Hyde’s Grafton Centre is opening its doors for socially distanced Ramadan prayers and meetings.
The health and well-being community centre in Hyde officially reopens on May 17 in line with the next step in the easing of lockdown, but is providing a safe place for those recognising the month of Ramadan to get together.
This year Ramadan starts on April 12 and ends on May 12.
It’s always the ninth month in the Islamic calendar, significant because it is when Muslims believe the Qur’an was first revealed to the Prophet Muhammad.
However, the date changes annually, because it follows the lunar not the solar calendar.
During Ramadan, Muslims fast between dawn and sunset. They then eat before sunrise, this meal being known as suhoor or sehri.
Meals after sunset are called itfar or fitoor. By abstaining from food, Muslims can devote themselves to their faith.
There are expected to be 60 worshippers at the Grafton Centre throughout Ramadan, the hall being big enough to enable socially distancing to take place. Unable to gather for Ramadan last year, the Hyde Jamia Mosque and Islamic Centre gave thanks to the Grafton team that have made it possible in 2021.

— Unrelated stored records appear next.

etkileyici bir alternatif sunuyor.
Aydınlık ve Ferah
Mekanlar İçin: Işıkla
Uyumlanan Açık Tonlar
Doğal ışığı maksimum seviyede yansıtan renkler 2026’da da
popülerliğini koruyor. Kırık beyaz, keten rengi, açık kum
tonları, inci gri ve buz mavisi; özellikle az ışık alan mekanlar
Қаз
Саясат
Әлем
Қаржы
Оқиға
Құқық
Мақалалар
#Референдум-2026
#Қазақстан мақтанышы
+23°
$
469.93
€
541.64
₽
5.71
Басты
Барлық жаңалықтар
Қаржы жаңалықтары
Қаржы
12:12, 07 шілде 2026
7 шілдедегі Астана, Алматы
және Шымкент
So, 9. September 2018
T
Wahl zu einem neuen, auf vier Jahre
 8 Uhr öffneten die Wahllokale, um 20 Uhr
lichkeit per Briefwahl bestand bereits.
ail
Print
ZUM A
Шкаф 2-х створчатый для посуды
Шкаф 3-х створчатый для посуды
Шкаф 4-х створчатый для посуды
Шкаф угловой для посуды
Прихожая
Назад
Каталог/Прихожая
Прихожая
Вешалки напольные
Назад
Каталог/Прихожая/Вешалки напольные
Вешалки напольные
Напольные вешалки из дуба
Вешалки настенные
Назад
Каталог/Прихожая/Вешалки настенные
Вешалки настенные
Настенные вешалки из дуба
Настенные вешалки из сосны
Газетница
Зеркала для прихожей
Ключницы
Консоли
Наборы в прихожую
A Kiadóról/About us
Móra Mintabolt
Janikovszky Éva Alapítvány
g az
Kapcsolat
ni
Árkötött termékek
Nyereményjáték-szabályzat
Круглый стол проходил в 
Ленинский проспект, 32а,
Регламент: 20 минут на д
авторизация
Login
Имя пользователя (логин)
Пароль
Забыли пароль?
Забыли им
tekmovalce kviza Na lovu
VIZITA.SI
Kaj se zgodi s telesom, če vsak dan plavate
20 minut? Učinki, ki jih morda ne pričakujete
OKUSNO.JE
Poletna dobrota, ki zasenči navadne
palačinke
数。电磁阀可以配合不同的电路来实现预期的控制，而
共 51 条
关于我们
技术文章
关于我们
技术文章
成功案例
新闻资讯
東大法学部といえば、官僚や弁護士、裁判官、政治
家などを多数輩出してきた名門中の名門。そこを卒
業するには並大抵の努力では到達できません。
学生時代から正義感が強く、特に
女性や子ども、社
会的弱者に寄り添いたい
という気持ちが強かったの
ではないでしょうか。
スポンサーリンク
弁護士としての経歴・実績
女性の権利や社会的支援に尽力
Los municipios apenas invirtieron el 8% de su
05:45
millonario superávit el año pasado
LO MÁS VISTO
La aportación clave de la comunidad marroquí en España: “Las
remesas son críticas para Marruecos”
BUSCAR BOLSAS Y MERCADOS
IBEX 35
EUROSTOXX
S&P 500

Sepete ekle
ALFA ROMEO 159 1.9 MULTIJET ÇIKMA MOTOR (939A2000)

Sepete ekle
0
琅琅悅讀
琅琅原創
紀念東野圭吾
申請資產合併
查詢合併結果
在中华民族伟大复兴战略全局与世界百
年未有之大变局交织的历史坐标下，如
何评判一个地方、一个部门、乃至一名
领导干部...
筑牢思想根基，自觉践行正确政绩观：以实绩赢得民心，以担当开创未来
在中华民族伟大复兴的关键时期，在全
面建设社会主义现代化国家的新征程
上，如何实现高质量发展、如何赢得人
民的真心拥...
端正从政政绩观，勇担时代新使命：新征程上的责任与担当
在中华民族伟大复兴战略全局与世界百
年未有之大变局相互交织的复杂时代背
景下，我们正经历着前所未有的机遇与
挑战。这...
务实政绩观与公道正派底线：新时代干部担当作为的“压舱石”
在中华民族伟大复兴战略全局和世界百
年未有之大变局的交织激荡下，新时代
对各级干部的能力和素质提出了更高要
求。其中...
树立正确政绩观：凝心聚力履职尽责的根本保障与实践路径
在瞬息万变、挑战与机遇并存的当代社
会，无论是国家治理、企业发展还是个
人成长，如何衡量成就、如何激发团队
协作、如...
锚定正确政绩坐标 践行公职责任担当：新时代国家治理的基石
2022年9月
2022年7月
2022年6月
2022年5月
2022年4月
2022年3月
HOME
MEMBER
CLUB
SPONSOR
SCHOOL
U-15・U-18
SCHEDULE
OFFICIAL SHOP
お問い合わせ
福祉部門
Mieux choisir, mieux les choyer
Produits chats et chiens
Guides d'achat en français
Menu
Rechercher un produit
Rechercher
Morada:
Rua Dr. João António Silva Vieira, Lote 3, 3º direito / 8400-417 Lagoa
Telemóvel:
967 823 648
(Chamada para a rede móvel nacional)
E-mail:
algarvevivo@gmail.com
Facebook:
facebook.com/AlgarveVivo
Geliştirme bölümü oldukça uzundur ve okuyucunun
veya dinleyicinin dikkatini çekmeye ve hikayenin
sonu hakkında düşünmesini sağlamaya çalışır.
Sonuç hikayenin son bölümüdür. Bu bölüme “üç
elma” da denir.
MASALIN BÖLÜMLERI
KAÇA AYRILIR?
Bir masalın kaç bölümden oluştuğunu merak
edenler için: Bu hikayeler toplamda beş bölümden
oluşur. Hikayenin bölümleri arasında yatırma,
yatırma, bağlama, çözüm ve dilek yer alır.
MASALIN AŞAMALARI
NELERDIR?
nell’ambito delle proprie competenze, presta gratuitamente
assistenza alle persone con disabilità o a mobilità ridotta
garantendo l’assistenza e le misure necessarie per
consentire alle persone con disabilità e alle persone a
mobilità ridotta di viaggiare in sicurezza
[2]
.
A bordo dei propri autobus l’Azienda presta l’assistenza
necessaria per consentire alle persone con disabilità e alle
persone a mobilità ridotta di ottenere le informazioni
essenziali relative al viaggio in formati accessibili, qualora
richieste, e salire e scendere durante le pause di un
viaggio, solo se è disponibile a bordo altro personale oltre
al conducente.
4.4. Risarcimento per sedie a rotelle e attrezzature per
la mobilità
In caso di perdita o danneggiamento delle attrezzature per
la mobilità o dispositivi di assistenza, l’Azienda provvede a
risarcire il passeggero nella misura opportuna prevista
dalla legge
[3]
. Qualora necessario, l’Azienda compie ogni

A spokesperson for the Grafton Centre added: “When the centre was open, it was used by more than 1,000 people, for classes in things like dance, karate, drama, and bingo or bowling.
“There was also a café ran by our Volunteer Catering Team.
“There was something going on here from 8.30 in the morning to 10 at night, so it’s exciting to be offering the centre to the community again and making it safe as possible for people to meet, especially for something as significant as Ramadan.
“We also have many older people attend the centre, so it’s even more important to protect them, that’s why we made the decision not to fully open until May.”
When activities resume at the centre in Hyde, it aims to continue growing its membership and supporting the community.
A spokesperson for the Muslim community thanked the centre for their generosity.